Request the blog with Markdown:
curl https://blog.cloudflare.com/markdown-for-agents/ \
-H "Accept: text/markdown"
Sample response:
---
description: The way content is discovered online is shifting, from traditional search engines to AI agents that need structured data from a Web built for humans. It’s time to consider not just human visitors, but start to treat agents as first‑class citizens. Markdown for Agents automatically converts any HTML page requested from our network to markdown.
title: Introducing Markdown for Agents
image: https://blog.cloudflare.com/images/markdown-for-agents.png
---
# Introducing Markdown for Agents
The way content and businesses are discovered online is changing rapidly. In the past, traffic originated from traditional search engines and SEO determined who got found first. Now the traffic is increasingly coming from AI crawlers and agents that demand structured data within the often‑unstructured Web that was built for humans.
...
Other Ways to Convert to Markdown
If you’re building AI systems that require arbitrary document conversion from outside Cloudflare, or Markdown for Agents is not available from the content source, we provide other conversion options:
- Workers AI –
AI.toMarkdown()supports multiple document types (not just HTML) and summarization. - Browser Rendering –
/markdownREST API converts a page rendered in a real browser before returning Markdown.
End of document
Tracking markdown usage
Anticipating a shift in how AI systems browse the Web, Cloudflare Radar now includes content‑type insights for AI bot and crawler traffic—both globally on the AI Insights page and on the individual bot information pages.
The new content_type dimension and filter shows the distribution of content types returned to AI agents and crawlers, grouped by MIME type category.

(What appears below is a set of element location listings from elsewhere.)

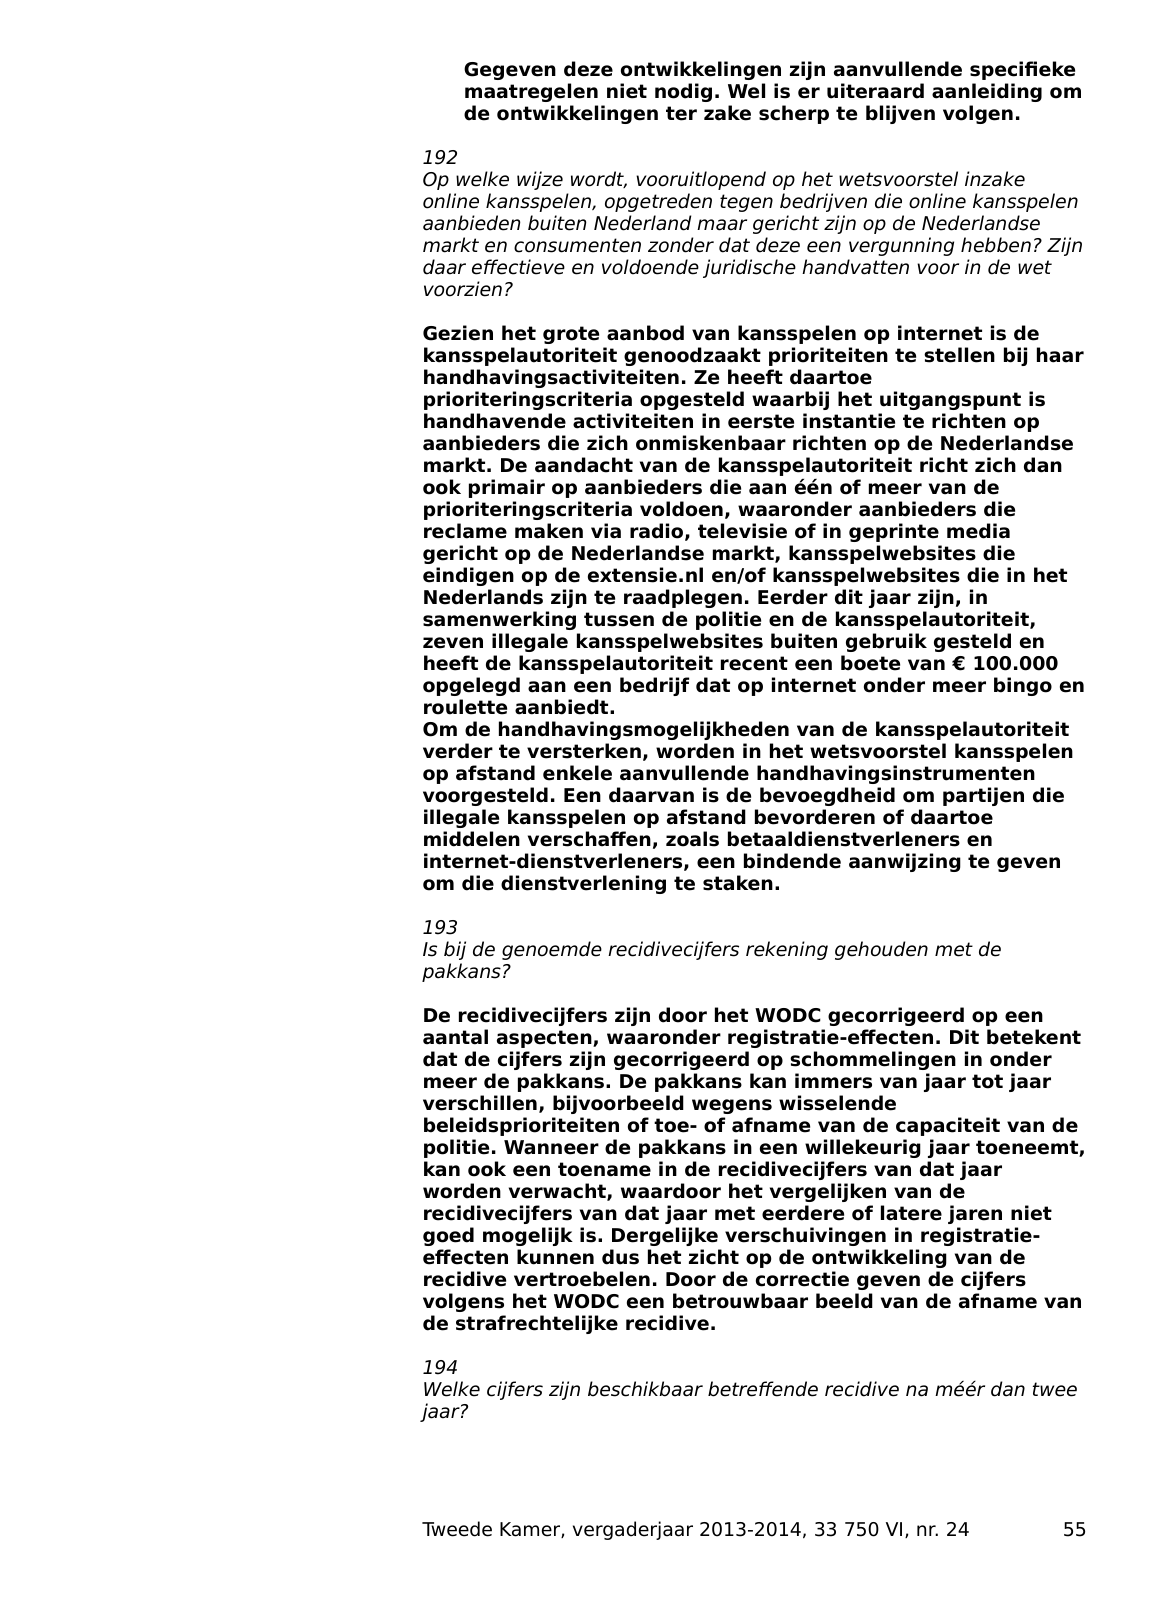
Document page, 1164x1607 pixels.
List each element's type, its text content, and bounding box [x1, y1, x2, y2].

text 194 [422, 1357, 1087, 1379]
text Is bij de genoemde recidivecijfers rekening gehouden met de pakkans? [422, 939, 1087, 983]
text 192 [422, 147, 1087, 169]
text Gegeven deze ontwikkelingen zijn aanvullende specifieke maatregelen niet nodig. Wel is er uiteraard aanleiding om de ontwikkelingen ter zake scherp te blijven volgen. [464, 59, 1087, 125]
text Om de handhavingsmogelijkheden van de kansspelautoriteit verder te versterken, worden in het wetsvoorstel kansspelen op afstand enkele aanvullende handhavingsinstrumenten voorgesteld. Een daarvan is de bevoegdheid om partijen die illegale kansspelen op afstand bevorderen of daartoe middelen verschaffen, zoals betaaldienstverleners en internet-dienstverleners, een bindende aanwijzing te geven om die dienstverlening te staken. [422, 719, 1087, 895]
text Welke cijfers zijn beschikbaar betreffende recidive na méér dan twee jaar? [422, 1379, 1087, 1423]
text Gezien het grote aanbod van kansspelen op internet is de kansspelautoriteit genoodzaakt prioriteiten te stellen bij haar handhavingsactiviteiten. Ze heeft daartoe prioriteringscriteria opgesteld waarbij het uitgangspunt is handhavende activiteiten in eerste instantie te richten op aanbieders die zich onmiskenbaar richten op de Nederlandse markt. De aandacht van de kansspelautoriteit richt zich dan ook primair op aanbieders die aan één of meer van de prioriteringscriteria voldoen, waaronder aanbieders die reclame maken via radio, televisie of in geprinte media gericht op de Nederlandse markt, kansspelwebsites die eindigen op de extensie.nl en/of kansspelwebsites die in het Nederlands zijn te raadplegen. Eerder dit jaar zijn, in samenwerking tussen de politie en de kansspelautoriteit, zeven illegale kansspelwebsites buiten gebruik gesteld en heeft de kansspelautoriteit recent een boete van € 100.000 opgelegd aan een bedrijf dat op internet onder meer bingo en roulette aanbiedt. [422, 323, 1087, 719]
text Op welke wijze wordt, vooruitlopend op het wetsvoorstel inzake online kansspelen, opgetreden tegen bedrijven die online kansspelen aanbieden buiten Nederland maar gericht zijn op de Nederlandse markt en consumenten zonder dat deze een vergunning hebben? Zijn daar effectieve en voldoende juridische handvatten voor in de wet voorzien? [422, 169, 1087, 301]
text 193 [422, 917, 1087, 939]
text De recidivecijfers zijn door het WODC gecorrigeerd op een aantal aspecten, waaronder registratie-effecten. Dit betekent dat de cijfers zijn gecorrigeerd op schommelingen in onder meer de pakkans. De pakkans kan immers van jaar tot jaar verschillen, bijvoorbeeld wegens wisselende beleidsprioriteiten of toe- of afname van de capaciteit van de politie. Wanneer de pakkans in een willekeurig jaar toeneemt, kan ook een toename in de recidivecijfers van dat jaar worden verwacht, waardoor het vergelijken van de recidivecijfers van dat jaar met eerdere of latere jaren niet goed mogelijk is. Dergelijke verschuivingen in registratie-effecten kunnen dus het zicht op de ontwikkeling van de recidive vertroebelen. Door de correctie geven de cijfers volgens het WODC een betrouwbaar beeld van de afname van de strafrechtelijke recidive. [422, 1005, 1087, 1335]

You can also view the requests for Markdown filtered by a specific agent or crawler. Below are the requests that return Markdown to OAI‑Searchbot, the crawler used by OpenAI to power ChatGPT’s search:

This new data will allow us to track the evolution of how AI bots, crawlers, and agents are consuming Web content over time. As always, everything on Radar is freely accessible via the public APIs and the Data Explorer.
Start using today
To enable Markdown for Agents for your zone, log into the Cloudflare dashboard, select your account, choose the zone, look for Quick Actions, and toggle the Markdown for Agents button to enable. This feature is available today in Beta at no cost for Pro, Business, and Enterprise plans, as well as SSL for SaaS customers.

You can find more information about Markdown for Agents in our Developer Docs. We welcome your feedback as we continue to refine and enhance this feature. We’re curious to see how AI crawlers and agents navigate and adapt to the unstructured nature of the Web as it evolves.